Le Carreau, Scène nationale de Forbach et de l’Est mosellan, ne cesse de nous surprendre de par ses choix de programmation vitriolés et inspirants. En accueillant Wajdi Mouawad pour son spectacle Tous des oiseaux, même si le nom du metteur en scène fait écho, le pari est osé : la pièce dure quatre heures, elle est jouée en quatre langues – surtitrée en français – et traite de problématiques identitaires, sur fond de conflit israélo-palestinien. Pourtant, ça marche. La salle est comble ou presque, le public pluriel et varié, le théâtre, autant que le Hâle, a sa place ici, même loin des grandes villes.
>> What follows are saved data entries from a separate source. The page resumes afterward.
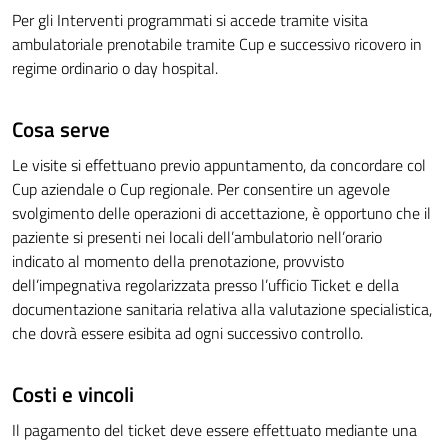
Per gli Interventi programmati si accede tramite visita
ambulatoriale prenotabile tramite Cup e successivo ricovero in
regime ordinario o day hospital.
Cosa serve
Le visite si effettuano previo appuntamento, da concordare col
Cup aziendale o Cup regionale. Per consentire un agevole
svolgimento delle operazioni di accettazione, è opportuno che il
paziente si presenti nei locali dell’ambulatorio nell’orario
indicato al momento della prenotazione, provvisto
dell’impegnativa regolarizzata presso l’ufficio Ticket e della
documentazione sanitaria relativa alla valutazione specialistica,
che dovrà essere esibita ad ogni successivo controllo.
Costi e vincoli
Il pagamento del ticket deve essere effettuato mediante una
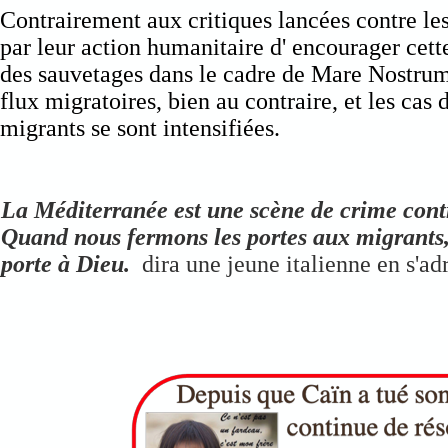
Contrairement aux critiques lancées contre l
par leur action humanitaire d' encourager cett
des sauvetages dans le cadre de Mare Nostrum 
flux migratoires, bien au contraire, et les cas
migrants se sont intensifiées.
La Méditerranée est une scène de crime cont
Quand nous fermons les portes aux migrants
porte à Dieu.
dira une jeune italienne en s'ad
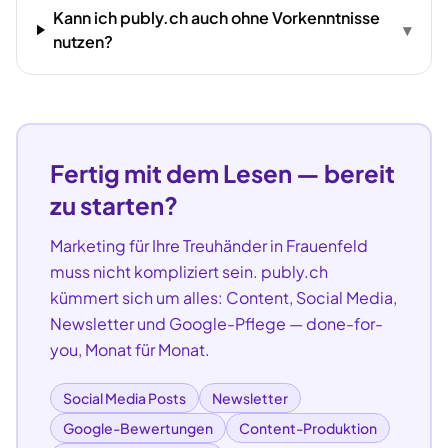
Kann ich publy.ch auch ohne Vorkenntnisse
▾
nutzen?
Fertig mit dem Lesen — bereit
zu starten?
Marketing für Ihre
Treuhänder
in
Frauenfeld
muss nicht kompliziert sein. publy.ch
kümmert sich um alles: Content, Social Media,
Newsletter und Google-Pflege — done-for-
you, Monat für Monat.
Social Media Posts
Newsletter
Google-Bewertungen
Content-Produktion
Tous des oiseaux est le dernier grand spectacle de Wajdi Mouawad après les immenses Littoral (1997), Incendies (2003) et Forêt (2006), qui ont fait sa renommée. L’homme de théâtre libano-canadien, actuel directeur du Théâtre national de la Colline à Paris, prolonge le récit qu’il tisse depuis toujours, autour de la famille, de l’identité, l’éducation, la culture, le poids des traditions ou encore l’influence de l’histoire. C’est à travers les continents que le metteur en scène et dramaturge nous fait naviguer d’une pièce à l’autre, toutes, plutôt déchirantes, mais souvent belles de par leur humanité pure et brute.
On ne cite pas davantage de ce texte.